REQUIREMENT :: Return each record exactly as it appears, so that nothing is dropped or altered.

EXTRACTED INFORMATION Start Marker

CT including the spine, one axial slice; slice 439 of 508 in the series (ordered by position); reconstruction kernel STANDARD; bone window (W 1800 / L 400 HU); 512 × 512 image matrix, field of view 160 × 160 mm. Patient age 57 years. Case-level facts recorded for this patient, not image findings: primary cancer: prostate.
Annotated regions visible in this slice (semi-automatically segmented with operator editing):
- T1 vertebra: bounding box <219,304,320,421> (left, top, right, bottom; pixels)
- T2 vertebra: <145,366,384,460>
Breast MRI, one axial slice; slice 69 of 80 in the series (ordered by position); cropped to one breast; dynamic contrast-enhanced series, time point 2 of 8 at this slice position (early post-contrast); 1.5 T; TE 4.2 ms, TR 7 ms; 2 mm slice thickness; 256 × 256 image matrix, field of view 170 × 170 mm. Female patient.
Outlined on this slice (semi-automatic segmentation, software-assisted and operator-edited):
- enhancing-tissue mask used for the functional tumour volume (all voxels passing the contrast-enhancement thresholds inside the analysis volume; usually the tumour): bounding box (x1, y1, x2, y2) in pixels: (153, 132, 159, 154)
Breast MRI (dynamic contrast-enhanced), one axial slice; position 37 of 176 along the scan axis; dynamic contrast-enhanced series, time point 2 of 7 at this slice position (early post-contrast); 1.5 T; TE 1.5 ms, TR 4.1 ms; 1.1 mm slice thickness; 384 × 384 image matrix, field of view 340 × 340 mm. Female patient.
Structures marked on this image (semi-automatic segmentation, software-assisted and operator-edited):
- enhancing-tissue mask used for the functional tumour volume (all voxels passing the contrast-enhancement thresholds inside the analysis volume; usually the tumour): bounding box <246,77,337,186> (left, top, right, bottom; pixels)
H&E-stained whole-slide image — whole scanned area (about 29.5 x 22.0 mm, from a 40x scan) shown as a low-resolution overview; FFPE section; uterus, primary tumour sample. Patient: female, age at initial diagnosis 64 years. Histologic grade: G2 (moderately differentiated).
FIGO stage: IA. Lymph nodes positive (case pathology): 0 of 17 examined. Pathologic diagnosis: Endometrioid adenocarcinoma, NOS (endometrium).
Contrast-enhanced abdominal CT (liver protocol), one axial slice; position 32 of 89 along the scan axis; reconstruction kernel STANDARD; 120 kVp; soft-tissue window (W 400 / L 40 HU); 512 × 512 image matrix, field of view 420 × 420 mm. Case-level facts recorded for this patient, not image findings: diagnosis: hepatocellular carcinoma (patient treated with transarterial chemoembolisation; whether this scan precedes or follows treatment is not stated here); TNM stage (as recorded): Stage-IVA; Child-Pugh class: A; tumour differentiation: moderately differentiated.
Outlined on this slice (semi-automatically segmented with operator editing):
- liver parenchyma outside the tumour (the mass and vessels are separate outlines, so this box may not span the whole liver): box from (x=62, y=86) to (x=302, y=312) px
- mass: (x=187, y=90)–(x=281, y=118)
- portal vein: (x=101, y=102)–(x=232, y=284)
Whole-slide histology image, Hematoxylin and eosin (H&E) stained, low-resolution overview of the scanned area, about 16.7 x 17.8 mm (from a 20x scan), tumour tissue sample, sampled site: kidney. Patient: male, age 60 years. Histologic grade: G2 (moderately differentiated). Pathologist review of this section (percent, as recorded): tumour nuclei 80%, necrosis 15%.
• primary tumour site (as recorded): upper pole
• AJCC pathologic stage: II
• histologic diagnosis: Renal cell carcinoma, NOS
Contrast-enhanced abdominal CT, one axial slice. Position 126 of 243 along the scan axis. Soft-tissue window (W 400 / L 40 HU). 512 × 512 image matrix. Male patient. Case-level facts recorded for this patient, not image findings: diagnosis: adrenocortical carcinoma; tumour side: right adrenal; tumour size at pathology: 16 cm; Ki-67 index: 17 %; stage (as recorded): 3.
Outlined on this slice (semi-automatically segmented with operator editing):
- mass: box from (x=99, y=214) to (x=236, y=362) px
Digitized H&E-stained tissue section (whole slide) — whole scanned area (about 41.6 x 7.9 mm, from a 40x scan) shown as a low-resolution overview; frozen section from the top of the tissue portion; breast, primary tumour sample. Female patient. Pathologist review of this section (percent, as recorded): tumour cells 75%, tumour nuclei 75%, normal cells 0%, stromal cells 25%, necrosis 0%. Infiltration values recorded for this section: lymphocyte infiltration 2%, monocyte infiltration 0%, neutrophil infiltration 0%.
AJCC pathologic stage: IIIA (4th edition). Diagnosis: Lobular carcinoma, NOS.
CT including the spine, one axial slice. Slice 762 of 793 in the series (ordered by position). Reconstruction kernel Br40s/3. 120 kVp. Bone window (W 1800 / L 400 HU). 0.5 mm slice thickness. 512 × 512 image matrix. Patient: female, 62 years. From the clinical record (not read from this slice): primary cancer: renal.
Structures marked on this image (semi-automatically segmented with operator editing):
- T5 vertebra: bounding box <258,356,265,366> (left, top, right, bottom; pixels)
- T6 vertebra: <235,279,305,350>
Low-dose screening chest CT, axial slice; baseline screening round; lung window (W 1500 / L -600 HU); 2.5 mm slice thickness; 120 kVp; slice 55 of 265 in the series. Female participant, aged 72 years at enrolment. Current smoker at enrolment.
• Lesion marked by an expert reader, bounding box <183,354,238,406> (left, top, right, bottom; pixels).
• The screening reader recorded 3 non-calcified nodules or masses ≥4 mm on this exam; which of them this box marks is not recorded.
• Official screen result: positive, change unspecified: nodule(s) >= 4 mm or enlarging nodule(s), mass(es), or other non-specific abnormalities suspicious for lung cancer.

EXTRACTED INFORMATION End Marker

WRITTEN SOLUTION ::
CT including the spine, one axial slice; slice 439 of 508 in the series (ordered by position); reconstruction kernel STANDARD; bone window (W 1800 / L 400 HU); 512 × 512 image matrix, field of view 160 × 160 mm. Patient age 57 years. Case-level facts recorded for this patient, not image findings: primary cancer: prostate.
Annotated regions visible in this slice (semi-automatically segmented with operator editing):
- T1 vertebra: bounding box <219,304,320,421> (left, top, right, bottom; pixels)
- T2 vertebra: <145,366,384,460>
Breast MRI, one axial slice; slice 69 of 80 in the series (ordered by position); cropped to one breast; dynamic contrast-enhanced series, time point 2 of 8 at this slice position (early post-contrast); 1.5 T; TE 4.2 ms, TR 7 ms; 2 mm slice thickness; 256 × 256 image matrix, field of view 170 × 170 mm. Female patient.
Outlined on this slice (semi-automatic segmentation, software-assisted and operator-edited):
- enhancing-tissue mask used for the functional tumour volume (all voxels passing the contrast-enhancement thresholds inside the analysis volume; usually the tumour): bounding box (x1, y1, x2, y2) in pixels: (153, 132, 159, 154)
Breast MRI (dynamic contrast-enhanced), one axial slice; position 37 of 176 along the scan axis; dynamic contrast-enhanced series, time point 2 of 7 at this slice position (early post-contrast); 1.5 T; TE 1.5 ms, TR 4.1 ms; 1.1 mm slice thickness; 384 × 384 image matrix, field of view 340 × 340 mm. Female patient.
Structures marked on this image (semi-automatic segmentation, software-assisted and operator-edited):
- enhancing-tissue mask used for the functional tumour volume (all voxels passing the contrast-enhancement thresholds inside the analysis volume; usually the tumour): bounding box <246,77,337,186> (left, top, right, bottom; pixels)
H&E-stained whole-slide image — whole scanned area (about 29.5 x 22.0 mm, from a 40x scan) shown as a low-resolution overview; FFPE section; uterus, primary tumour sample. Patient: female, age at initial diagnosis 64 years. Histologic grade: G2 (moderately differentiated).
FIGO stage: IA. Lymph nodes positive (case pathology): 0 of 17 examined. Pathologic diagnosis: Endometrioid adenocarcinoma, NOS (endometrium).
Contrast-enhanced abdominal CT (liver protocol), one axial slice; position 32 of 89 along the scan axis; reconstruction kernel STANDARD; 120 kVp; soft-tissue window (W 400 / L 40 HU); 512 × 512 image matrix, field of view 420 × 420 mm. Case-level facts recorded for this patient, not image findings: diagnosis: hepatocellular carcinoma (patient treated with transarterial chemoembolisation; whether this scan precedes or follows treatment is not stated here); TNM stage (as recorded): Stage-IVA; Child-Pugh class: A; tumour differentiation: moderately differentiated.
Outlined on this slice (semi-automatically segmented with operator editing):
- liver parenchyma outside the tumour (the mass and vessels are separate outlines, so this box may not span the whole liver): box from (x=62, y=86) to (x=302, y=312) px
- mass: (x=187, y=90)–(x=281, y=118)
- portal vein: (x=101, y=102)–(x=232, y=284)
Whole-slide histology image, Hematoxylin and eosin (H&E) stained, low-resolution overview of the scanned area, about 16.7 x 17.8 mm (from a 20x scan), tumour tissue sample, sampled site: kidney. Patient: male, age 60 years. Histologic grade: G2 (moderately differentiated). Pathologist review of this section (percent, as recorded): tumour nuclei 80%, necrosis 15%.
• primary tumour site (as recorded): upper pole
• AJCC pathologic stage: II
• histologic diagnosis: Renal cell carcinoma, NOS
Contrast-enhanced abdominal CT, one axial slice. Position 126 of 243 along the scan axis. Soft-tissue window (W 400 / L 40 HU). 512 × 512 image matrix. Male patient. Case-level facts recorded for this patient, not image findings: diagnosis: adrenocortical carcinoma; tumour side: right adrenal; tumour size at pathology: 16 cm; Ki-67 index: 17 %; stage (as recorded): 3.
Outlined on this slice (semi-automatically segmented with operator editing):
- mass: box from (x=99, y=214) to (x=236, y=362) px
Digitized H&E-stained tissue section (whole slide) — whole scanned area (about 41.6 x 7.9 mm, from a 40x scan) shown as a low-resolution overview; frozen section from the top of the tissue portion; breast, primary tumour sample. Female patient. Pathologist review of this section (percent, as recorded): tumour cells 75%, tumour nuclei 75%, normal cells 0%, stromal cells 25%, necrosis 0%. Infiltration values recorded for this section: lymphocyte infiltration 2%, monocyte infiltration 0%, neutrophil infiltration 0%.
AJCC pathologic stage: IIIA (4th edition). Diagnosis: Lobular carcinoma, NOS.
CT including the spine, one axial slice. Slice 762 of 793 in the series (ordered by position). Reconstruction kernel Br40s/3. 120 kVp. Bone window (W 1800 / L 400 HU). 0.5 mm slice thickness. 512 × 512 image matrix. Patient: female, 62 years. From the clinical record (not read from this slice): primary cancer: renal.
Structures marked on this image (semi-automatically segmented with operator editing):
- T5 vertebra: bounding box <258,356,265,366> (left, top, right, bottom; pixels)
- T6 vertebra: <235,279,305,350>
Low-dose screening chest CT, axial slice; baseline screening round; lung window (W 1500 / L -600 HU); 2.5 mm slice thickness; 120 kVp; slice 55 of 265 in the series. Female participant, aged 72 years at enrolment. Current smoker at enrolment.
• Lesion marked by an expert reader, bounding box <183,354,238,406> (left, top, right, bottom; pixels).
• The screening reader recorded 3 non-calcified nodules or masses ≥4 mm on this exam; which of them this box marks is not recorded.
• Official screen result: positive, change unspecified: nodule(s) >= 4 mm or enlarging nodule(s), mass(es), or other non-specific abnormalities suspicious for lung cancer.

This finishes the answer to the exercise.